The government has and still is monitoring all forms of internet communication in the US en masse. Now they want to implement camera surveillance programs that use AI to track movements of people.

Where are the protests? Where are our political leaders? Our DAs, Supreme Justice, and what have you. You hear about these leaks almost monthly at this point and there are no repercussions. It will continue business as usual.

Because of the Stasi in german peoples republic or the Gestapo in the third reich. Two examples which only by coincidence happen to be Germany related, there are certainly many more examples like that.

I did not read the article, I admit, and won't do that as it is deliberately catch to attract click-bait. But is is so utterly bullshit to even phrase it in such a way.

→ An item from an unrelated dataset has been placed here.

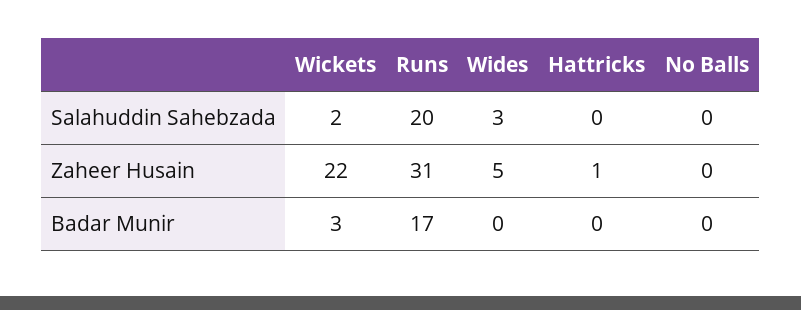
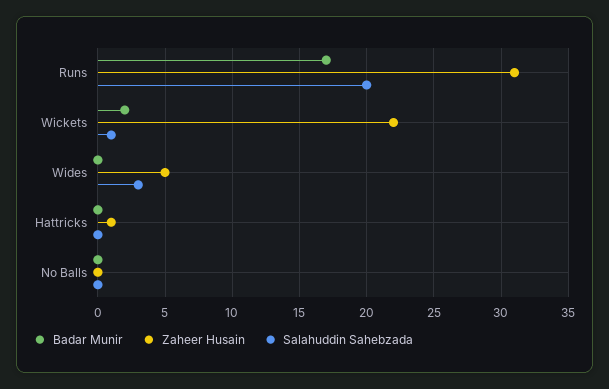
Salahuddin Sahebzada, Wickets: 2 -> 1
Badar Munir, Wickets: 3 -> 2

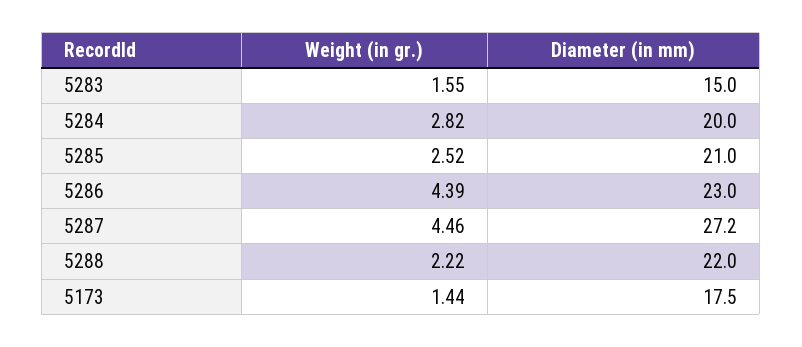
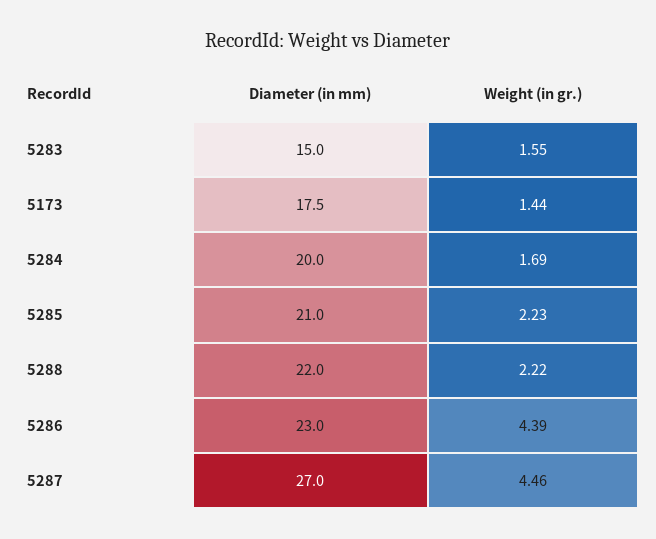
Weight (in gr.), 5284: 2.82 -> 1.69
Weight (in gr.), 5285: 2.52 -> 2.23
Diameter (in mm), 5287: 27.2 -> 27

Do we really care that much about privacy? We really should, but every Facebook scandal that goes seemingly unnoticed by the majority of the general public makes me think otherwise...
Throughout my life, I've had people discover facts about me and use them against me.

Personally. "Friends" who used -- and sometimes stole -- secrets to bully me.

Commercially: Insurance companies that used past treatment to discriminate against me. (In combination with the employer-provided insurance model, that marginalizes individual purchasers.)

So, I for one worry about privacy, because I've experienced first hand what its breach has cost me. I imagine I'm hardly alone.